─── Fragmento proporcionado ───

En esos 12 días se comunicaban como podían porque los congoleños algo de inglés y español entienden. Iban al baño de a cinco. Los tenían controlados.

Con el paso de los días crecía el temor de los soldados uruguayos.

—Tener esa gente ahí aplicaba que nos íbamos a enfermar, muchos se estaban muriendo por las heridas de bala y teníamos miedo por la viruela del mono, que no tenemos la vacuna. Eso fue generando desconfianza, inquietud.

Al final y después de muchas negociaciones, lograron que se fueran. La salida duró dos días, en pequeños grupos.

Antes de eso, el 25 de enero un rato antes del mediodía congoleño, murió Rodolfo Álvarez.

—Lo comunicamos a ONU a las 11.55 —recuerda Ruth, como si fuera ayer.

—Una desgracia, no estuvo la suerte de nuestro lado —dice Óscar—, no podemos darle un nombre a esa munición, no sabemos si fue contra nosotros, si fue desviado, si no llegó al punto que tenía que llegar. No hay explicación. Estamos bajo la bandera de las Naciones Unidas, no nos podrían haber tirado a nosotros.

En la base había psicólogos. Diego pidió asistencia porque, dice, necesitaba un espacio para desahogarse.

—¿Volverían a ir a una misión?

—A mí no me da más tiempo, me retiro con 48 años —dice Óscar—. Siempre quise ir a Siria. Pero no va a poder ser

—Si la necesidad lo requiere, está en el contrato ir —responde Diego.

—Porque hoy nos pasó esto. Pero mañana podemos ir y pasarla recontra bien. Es la vida —se mete Óscar y señala a Alex, que escucha en silencio—. Él ligó mal, viajó la primera y fue así.

—Se supone que nosotros vamos en misión de paz. No vamos a ser parte del conflicto. No deberíamos tener bajas de ese estilo, sí enfermedades o accidentes —dice Ruth—. Por eso nos afectó muchísimo lo que pasó con Rodolfo.

Alex hace cara como que no. Como que él no volvería:

—El tema es que fue complicado, esa es la justa. Nunca esperé vivir lo que vivimos. Si en algún momento preciso la plata, lo pensaré más. Las ganas ya no son las mismas.

Antes de terminar la charla, hablan del peor momento en los 17 meses de misión.

Óscar, como siempre, responde primero:

—Ver todas esas criaturas, niños chicos corriendo, morir contra la concertina, toda la gente amontonada... Les tiraban y los cazaban como animales. Uno tiene sentimientos.

─── Material proporcionado ───

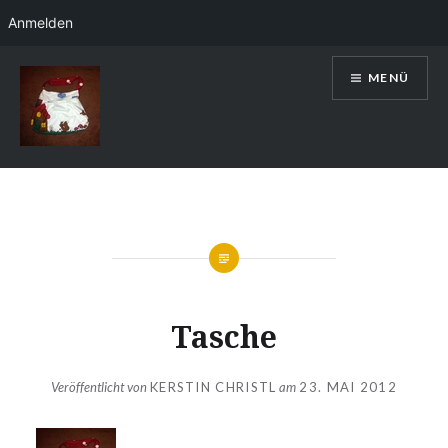
Anmelden
Direkt
MENÜ
zum
Inhalt
Kerstin Christl
Tasche
Veröffentlicht von
KERSTIN CHRISTL
am
23. MAI 2012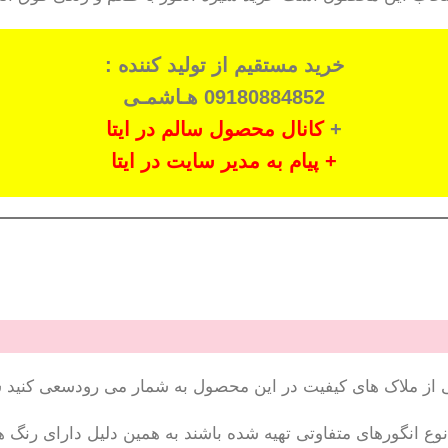
خرید مستقیم از تولید کننده :
09180884852 هـاشمـی
+
کانال محصول سالم در ایتا
+ پیام به مدیر سایت در ایتا
از ملاک های کیفیت در این محصول به شمار می رودسعی کنید شیره
وع انگورهای متفاوتی تهیه شده باشند به همین دلیل دارای رنگ ه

───

> _Consigna_
Transcribe del fragmento el pasaje que va de "En esos 12 días" a "generando desconfianza, inquietud.", sin alterar nada.

> _Resultado_
En esos 12 días se comunicaban como podían porque los congoleños algo de inglés y español entienden. Iban al baño de a cinco. Los tenían controlados.

Con el paso de los días crecía el temor de los soldados uruguayos.

—Tener esa gente ahí aplicaba que nos íbamos a enfermar, muchos se estaban muriendo por las heridas de bala y teníamos miedo por la viruela del mono, que no tenemos la vacuna. Eso fue generando desconfianza, inquietud.